====== Records to use
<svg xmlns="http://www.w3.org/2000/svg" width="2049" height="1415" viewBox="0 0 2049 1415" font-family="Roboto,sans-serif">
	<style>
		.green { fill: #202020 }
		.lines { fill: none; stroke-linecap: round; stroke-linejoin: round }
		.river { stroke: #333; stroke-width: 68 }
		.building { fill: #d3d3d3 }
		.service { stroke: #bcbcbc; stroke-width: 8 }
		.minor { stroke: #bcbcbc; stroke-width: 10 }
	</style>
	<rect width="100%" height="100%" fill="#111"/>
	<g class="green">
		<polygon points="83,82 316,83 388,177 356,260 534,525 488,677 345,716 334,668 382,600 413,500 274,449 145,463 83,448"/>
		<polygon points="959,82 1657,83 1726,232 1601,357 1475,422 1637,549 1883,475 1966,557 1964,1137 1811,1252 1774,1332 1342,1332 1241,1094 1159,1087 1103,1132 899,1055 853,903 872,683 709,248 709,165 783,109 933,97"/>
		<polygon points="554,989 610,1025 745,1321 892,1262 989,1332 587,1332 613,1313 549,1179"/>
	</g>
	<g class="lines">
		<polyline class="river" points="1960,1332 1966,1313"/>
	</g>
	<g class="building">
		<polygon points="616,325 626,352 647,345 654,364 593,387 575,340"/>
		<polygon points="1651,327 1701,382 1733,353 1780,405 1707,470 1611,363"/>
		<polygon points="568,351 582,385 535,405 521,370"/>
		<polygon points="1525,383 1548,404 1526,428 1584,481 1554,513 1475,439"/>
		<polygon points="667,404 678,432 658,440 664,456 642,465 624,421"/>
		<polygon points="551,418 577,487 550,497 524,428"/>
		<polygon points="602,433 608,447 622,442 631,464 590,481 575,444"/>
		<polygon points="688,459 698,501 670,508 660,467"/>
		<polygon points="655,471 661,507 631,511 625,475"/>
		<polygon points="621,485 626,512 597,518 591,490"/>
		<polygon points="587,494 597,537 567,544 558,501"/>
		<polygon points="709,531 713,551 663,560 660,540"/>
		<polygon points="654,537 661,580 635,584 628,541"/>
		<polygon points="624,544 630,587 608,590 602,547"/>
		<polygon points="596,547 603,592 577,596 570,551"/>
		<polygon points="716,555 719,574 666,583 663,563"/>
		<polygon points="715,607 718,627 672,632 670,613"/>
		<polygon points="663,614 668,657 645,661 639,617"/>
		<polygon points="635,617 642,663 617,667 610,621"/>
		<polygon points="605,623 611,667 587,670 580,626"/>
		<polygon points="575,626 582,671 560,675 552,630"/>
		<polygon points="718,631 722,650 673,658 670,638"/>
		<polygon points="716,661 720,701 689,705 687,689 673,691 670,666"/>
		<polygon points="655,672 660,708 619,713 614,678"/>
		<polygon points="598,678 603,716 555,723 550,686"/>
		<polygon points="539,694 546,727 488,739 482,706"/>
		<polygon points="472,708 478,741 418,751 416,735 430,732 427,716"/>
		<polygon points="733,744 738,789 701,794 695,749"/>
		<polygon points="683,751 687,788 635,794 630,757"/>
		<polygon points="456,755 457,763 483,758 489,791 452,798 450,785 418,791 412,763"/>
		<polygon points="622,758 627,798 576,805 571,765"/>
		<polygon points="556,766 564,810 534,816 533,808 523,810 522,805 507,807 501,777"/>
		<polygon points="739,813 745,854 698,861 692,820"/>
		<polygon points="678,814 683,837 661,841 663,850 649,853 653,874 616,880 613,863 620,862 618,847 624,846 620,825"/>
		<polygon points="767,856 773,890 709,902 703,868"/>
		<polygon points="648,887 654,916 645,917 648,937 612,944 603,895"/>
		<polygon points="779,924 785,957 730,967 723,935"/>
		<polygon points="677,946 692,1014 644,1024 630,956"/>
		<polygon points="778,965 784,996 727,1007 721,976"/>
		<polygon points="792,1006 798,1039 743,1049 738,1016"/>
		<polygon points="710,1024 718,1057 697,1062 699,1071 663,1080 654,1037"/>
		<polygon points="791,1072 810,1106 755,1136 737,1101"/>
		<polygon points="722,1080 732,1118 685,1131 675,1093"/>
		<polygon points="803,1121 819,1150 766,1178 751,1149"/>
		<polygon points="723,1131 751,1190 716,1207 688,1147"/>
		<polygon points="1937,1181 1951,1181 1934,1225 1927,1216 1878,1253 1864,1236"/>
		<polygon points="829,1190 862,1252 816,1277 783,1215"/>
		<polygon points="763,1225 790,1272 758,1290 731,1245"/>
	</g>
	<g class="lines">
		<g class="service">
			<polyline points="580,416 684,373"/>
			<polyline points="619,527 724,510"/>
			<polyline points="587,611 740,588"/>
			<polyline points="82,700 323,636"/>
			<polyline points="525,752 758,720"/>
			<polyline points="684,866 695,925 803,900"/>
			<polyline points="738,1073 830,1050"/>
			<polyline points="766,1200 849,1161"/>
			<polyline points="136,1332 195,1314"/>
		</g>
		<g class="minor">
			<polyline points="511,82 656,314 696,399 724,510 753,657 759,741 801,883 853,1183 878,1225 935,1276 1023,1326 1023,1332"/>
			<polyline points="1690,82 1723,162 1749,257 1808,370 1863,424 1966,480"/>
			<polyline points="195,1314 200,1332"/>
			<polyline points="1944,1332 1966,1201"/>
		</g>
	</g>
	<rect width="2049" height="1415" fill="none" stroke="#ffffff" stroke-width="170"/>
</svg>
============
Work request: Write the data out again in full. Match it word for word.

Your response:
<svg xmlns="http://www.w3.org/2000/svg" width="2049" height="1415" viewBox="0 0 2049 1415" font-family="Roboto,sans-serif">
	<style>
		.green { fill: #202020 }
		.lines { fill: none; stroke-linecap: round; stroke-linejoin: round }
		.river { stroke: #333; stroke-width: 68 }
		.building { fill: #d3d3d3 }
		.service { stroke: #bcbcbc; stroke-width: 8 }
		.minor { stroke: #bcbcbc; stroke-width: 10 }
	</style>
	<rect width="100%" height="100%" fill="#111"/>
	<g class="green">
		<polygon points="83,82 316,83 388,177 356,260 534,525 488,677 345,716 334,668 382,600 413,500 274,449 145,463 83,448"/>
		<polygon points="959,82 1657,83 1726,232 1601,357 1475,422 1637,549 1883,475 1966,557 1964,1137 1811,1252 1774,1332 1342,1332 1241,1094 1159,1087 1103,1132 899,1055 853,903 872,683 709,248 709,165 783,109 933,97"/>
		<polygon points="554,989 610,1025 745,1321 892,1262 989,1332 587,1332 613,1313 549,1179"/>
	</g>
	<g class="lines">
		<polyline class="river" points="1960,1332 1966,1313"/>
	</g>
	<g class="building">
		<polygon points="616,325 626,352 647,345 654,364 593,387 575,340"/>
		<polygon points="1651,327 1701,382 1733,353 1780,405 1707,470 1611,363"/>
		<polygon points="568,351 582,385 535,405 521,370"/>
		<polygon points="1525,383 1548,404 1526,428 1584,481 1554,513 1475,439"/>
		<polygon points="667,404 678,432 658,440 664,456 642,465 624,421"/>
		<polygon points="551,418 577,487 550,497 524,428"/>
		<polygon points="602,433 608,447 622,442 631,464 590,481 575,444"/>
		<polygon points="688,459 698,501 670,508 660,467"/>
		<polygon points="655,471 661,507 631,511 625,475"/>
		<polygon points="621,485 626,512 597,518 591,490"/>
		<polygon points="587,494 597,537 567,544 558,501"/>
		<polygon points="709,531 713,551 663,560 660,540"/>
		<polygon points="654,537 661,580 635,584 628,541"/>
		<polygon points="624,544 630,587 608,590 602,547"/>
		<polygon points="596,547 603,592 577,596 570,551"/>
		<polygon points="716,555 719,574 666,583 663,563"/>
		<polygon points="715,607 718,627 672,632 670,613"/>
		<polygon points="663,614 668,657 645,661 639,617"/>
		<polygon points="635,617 642,663 617,667 610,621"/>
		<polygon points="605,623 611,667 587,670 580,626"/>
		<polygon points="575,626 582,671 560,675 552,630"/>
		<polygon points="718,631 722,650 673,658 670,638"/>
		<polygon points="716,661 720,701 689,705 687,689 673,691 670,666"/>
		<polygon points="655,672 660,708 619,713 614,678"/>
		<polygon points="598,678 603,716 555,723 550,686"/>
		<polygon points="539,694 546,727 488,739 482,706"/>
		<polygon points="472,708 478,741 418,751 416,735 430,732 427,716"/>
		<polygon points="733,744 738,789 701,794 695,749"/>
		<polygon points="683,751 687,788 635,794 630,757"/>
		<polygon points="456,755 457,763 483,758 489,791 452,798 450,785 418,791 412,763"/>
		<polygon points="622,758 627,798 576,805 571,765"/>
		<polygon points="556,766 564,810 534,816 533,808 523,810 522,805 507,807 501,777"/>
		<polygon points="739,813 745,854 698,861 692,820"/>
		<polygon points="678,814 683,837 661,841 663,850 649,853 653,874 616,880 613,863 620,862 618,847 624,846 620,825"/>
		<polygon points="767,856 773,890 709,902 703,868"/>
		<polygon points="648,887 654,916 645,917 648,937 612,944 603,895"/>
		<polygon points="779,924 785,957 730,967 723,935"/>
		<polygon points="677,946 692,1014 644,1024 630,956"/>
		<polygon points="778,965 784,996 727,1007 721,976"/>
		<polygon points="792,1006 798,1039 743,1049 738,1016"/>
		<polygon points="710,1024 718,1057 697,1062 699,1071 663,1080 654,1037"/>
		<polygon points="791,1072 810,1106 755,1136 737,1101"/>
		<polygon points="722,1080 732,1118 685,1131 675,1093"/>
		<polygon points="803,1121 819,1150 766,1178 751,1149"/>
		<polygon points="723,1131 751,1190 716,1207 688,1147"/>
		<polygon points="1937,1181 1951,1181 1934,1225 1927,1216 1878,1253 1864,1236"/>
		<polygon points="829,1190 862,1252 816,1277 783,1215"/>
		<polygon points="763,1225 790,1272 758,1290 731,1245"/>
	</g>
	<g class="lines">
		<g class="service">
			<polyline points="580,416 684,373"/>
			<polyline points="619,527 724,510"/>
			<polyline points="587,611 740,588"/>
			<polyline points="82,700 323,636"/>
			<polyline points="525,752 758,720"/>
			<polyline points="684,866 695,925 803,900"/>
			<polyline points="738,1073 830,1050"/>
			<polyline points="766,1200 849,1161"/>
			<polyline points="136,1332 195,1314"/>
		</g>
		<g class="minor">
			<polyline points="511,82 656,314 696,399 724,510 753,657 759,741 801,883 853,1183 878,1225 935,1276 1023,1326 1023,1332"/>
			<polyline points="1690,82 1723,162 1749,257 1808,370 1863,424 1966,480"/>
			<polyline points="195,1314 200,1332"/>
			<polyline points="1944,1332 1966,1201"/>
		</g>
	</g>
	<rect width="2049" height="1415" fill="none" stroke="#ffffff" stroke-width="170"/>
</svg>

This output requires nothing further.